Back to China: where is the proof of "slave labor camps," mass imprisonment, "genocide", etc etc, all the usual charges being thrown at China now? Produce the evidence. Real evidence, not bullshit generated by some Adrian Zenz-linked phony "university." And while you're at it, maybe discuss, just a bit, the actual history of Uyghur fighters role in the attempted destruction of Syria, and the terror attacks in Xinjiang in the years before that.

However one wishes to define China's political economy (the great Michael Hudson is grappling with this), it is clear that more people - hundreds of millions - have been lifted out of poverty in China in the past few decades than anywhere else.
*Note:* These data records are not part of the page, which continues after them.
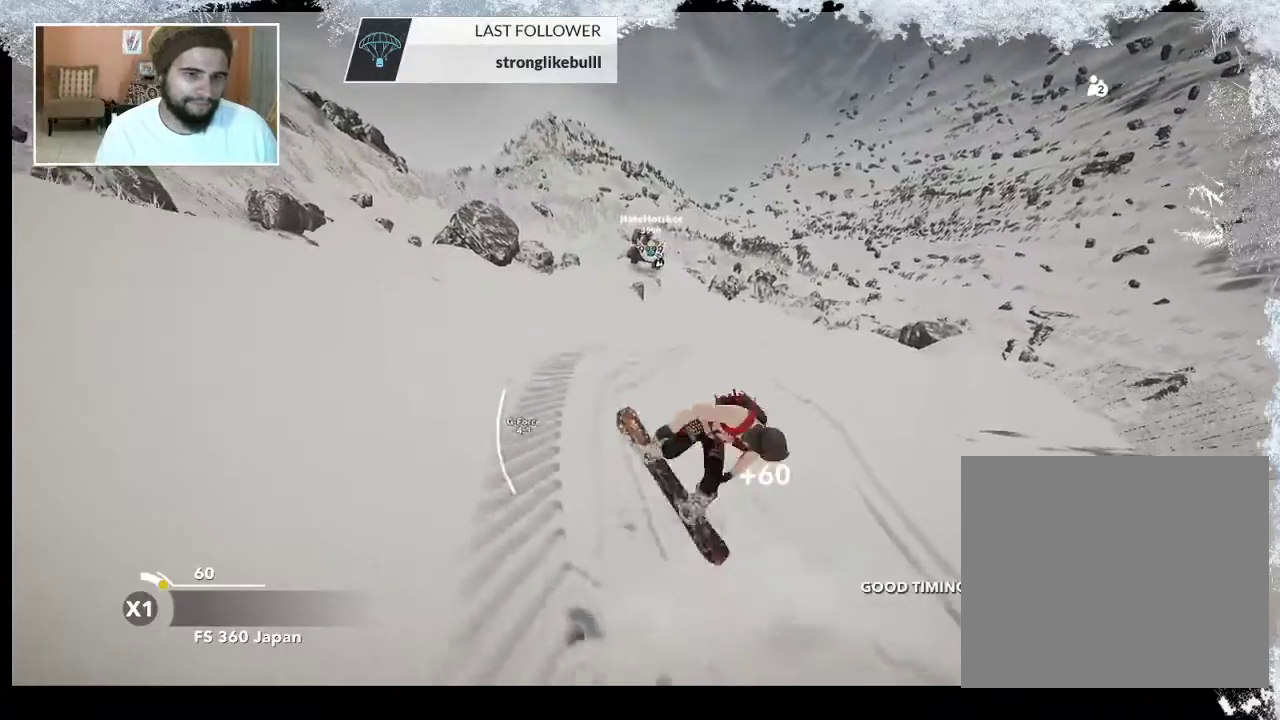
{"buttons": [], "left_stick": "center", "right_stick": "center", "events": [[133, "right_stick", "right"], [233, "right_stick", "center"], [267, "L2", "up"]]}
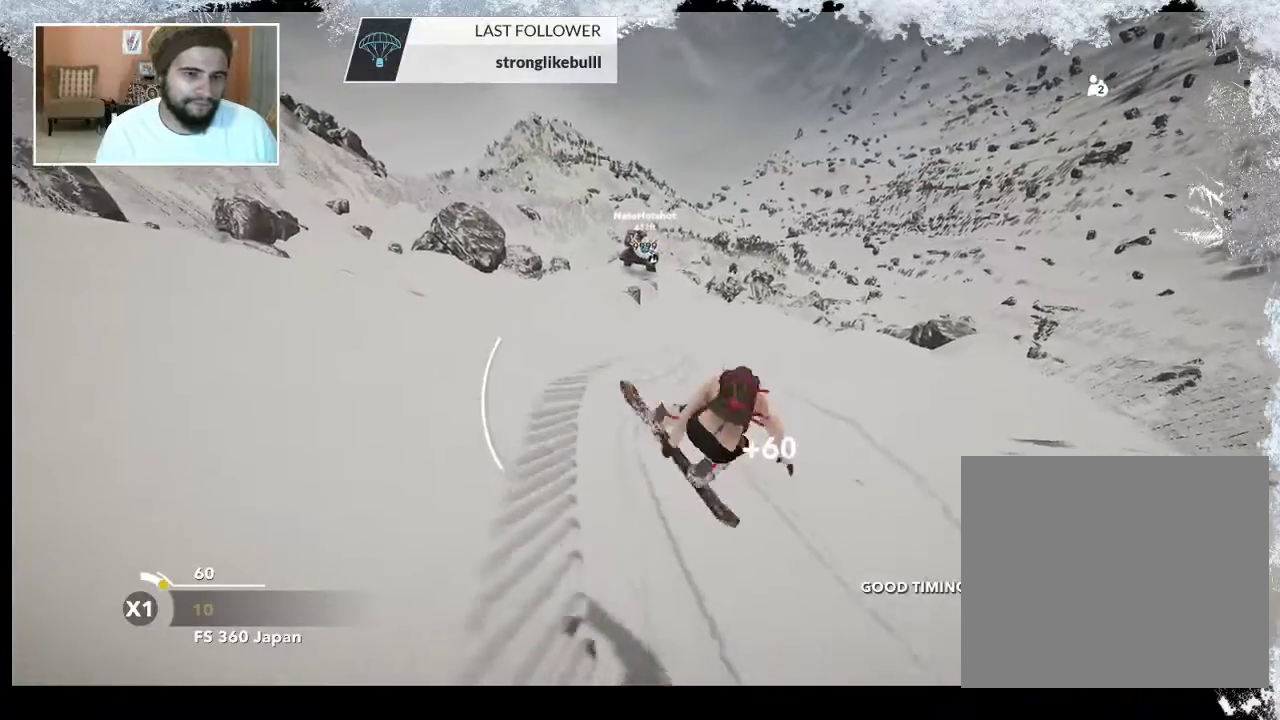
{"buttons": [], "left_stick": "up-left", "right_stick": "center", "events": [[300, "left_stick", "up-left"]]}
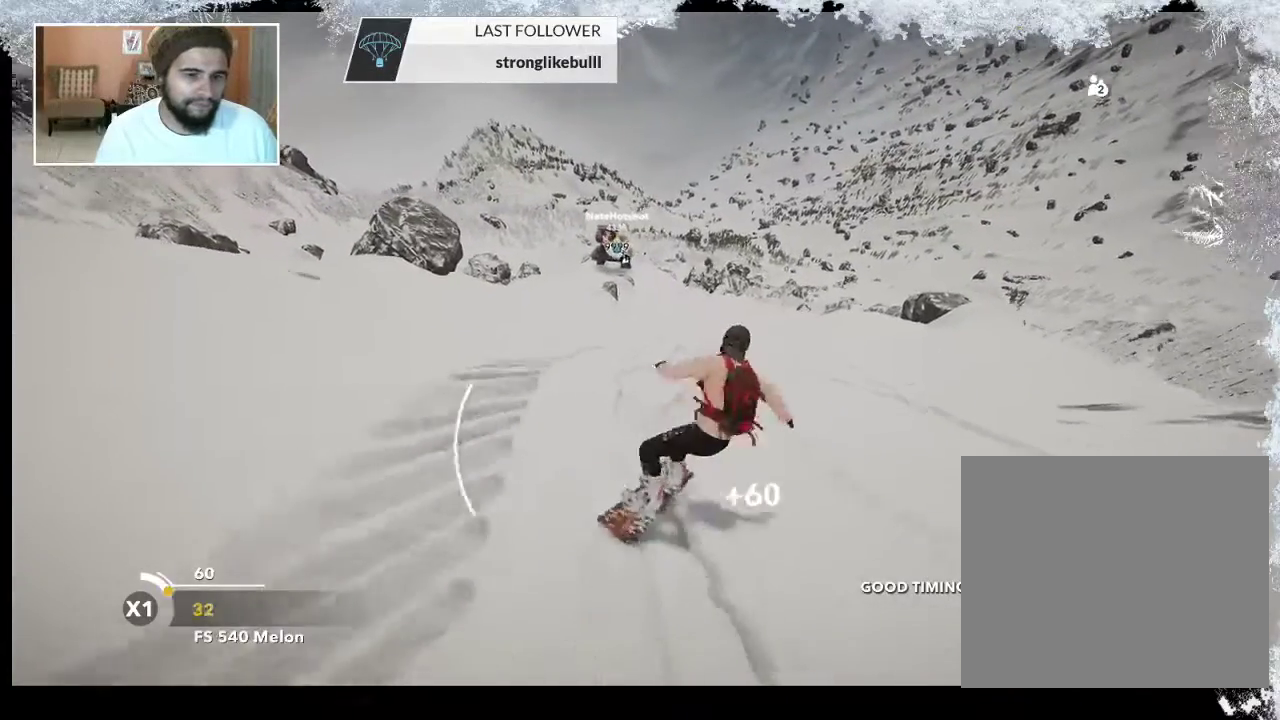
{"buttons": [], "left_stick": "up-left", "right_stick": "center", "events": []}
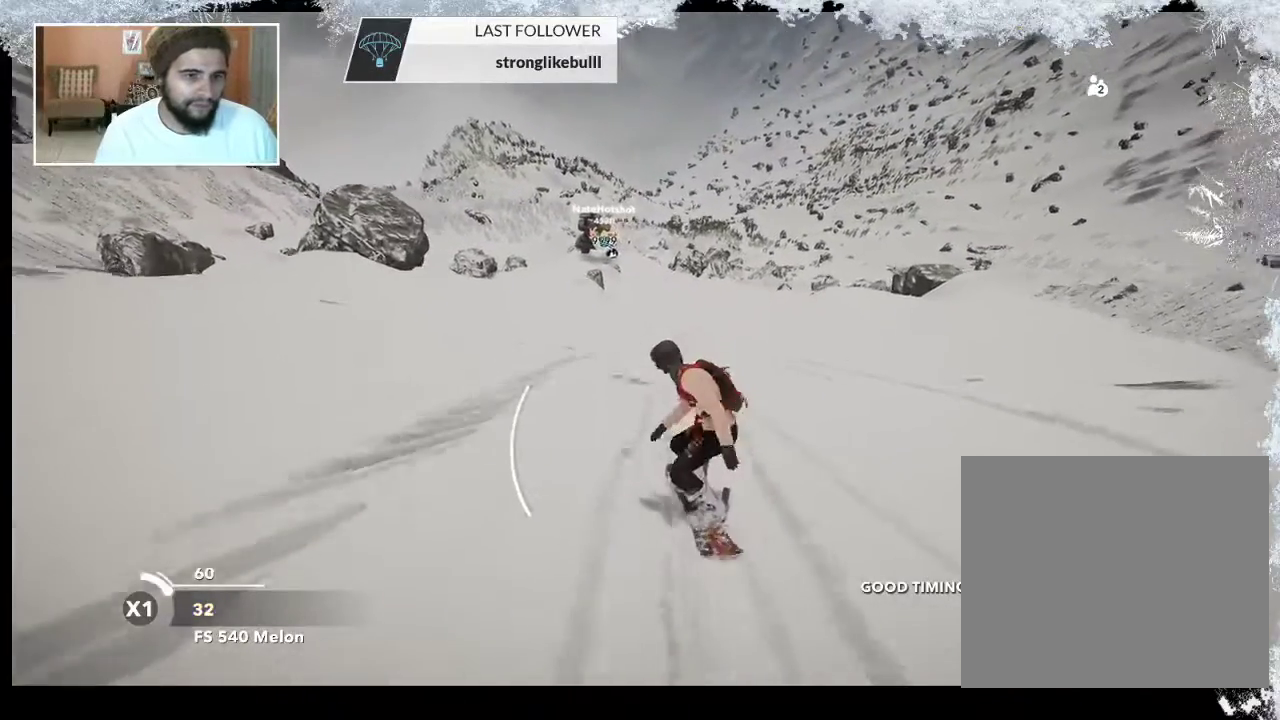
{"buttons": [], "left_stick": "up-right", "right_stick": "center", "events": [[300, "left_stick", "up-right"]]}
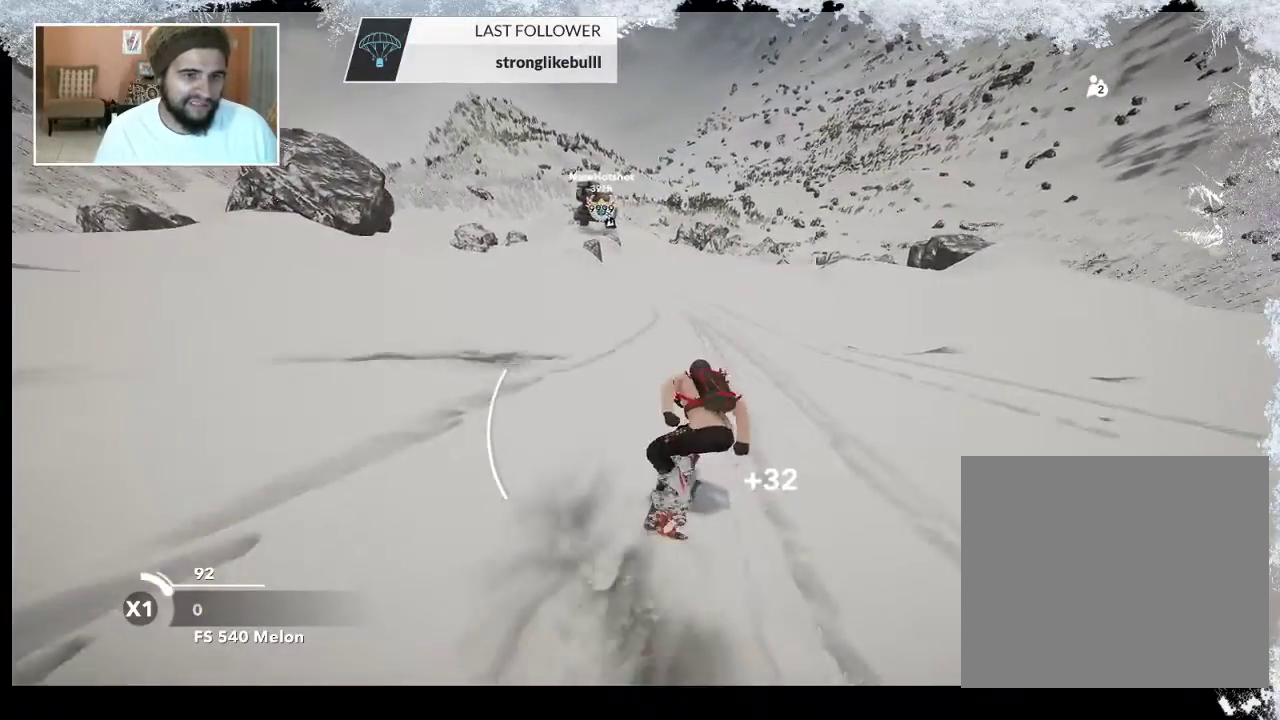
{"buttons": [], "left_stick": "up-left", "right_stick": "center", "events": [[333, "left_stick", "center"], [400, "left_stick", "up-left"]]}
By far.

https://michael-hudson.com/2021/04/americas-neoliberal-financialization-policy-vs-chinas-industrial-socialism/

Is there anyplace else that could have (never mind has!) built 20,000 miles of high-speed rail in the past two decades? Compare and contrast with the US of A... Call it what you will, but something is happening with a rapidity, and on a scale in China that is NOT happening in developing countries that are clearly "capitalist."

Freddie: please discard the "tankie" epithet. Anyone on the left who opposes US "regime change" and "color revolution" operations now gets tagged as a "tankie." Whether in regard to Venezuela, Nicaragua, Bolivia, Syria, doesn't matter. It comes from those who could more justifiably be called the "cruise missile left", always ready to find some excuse to line up with the US sanctioning, bombing, or overthrowing the recalcitrant government of the designated enemy du jour.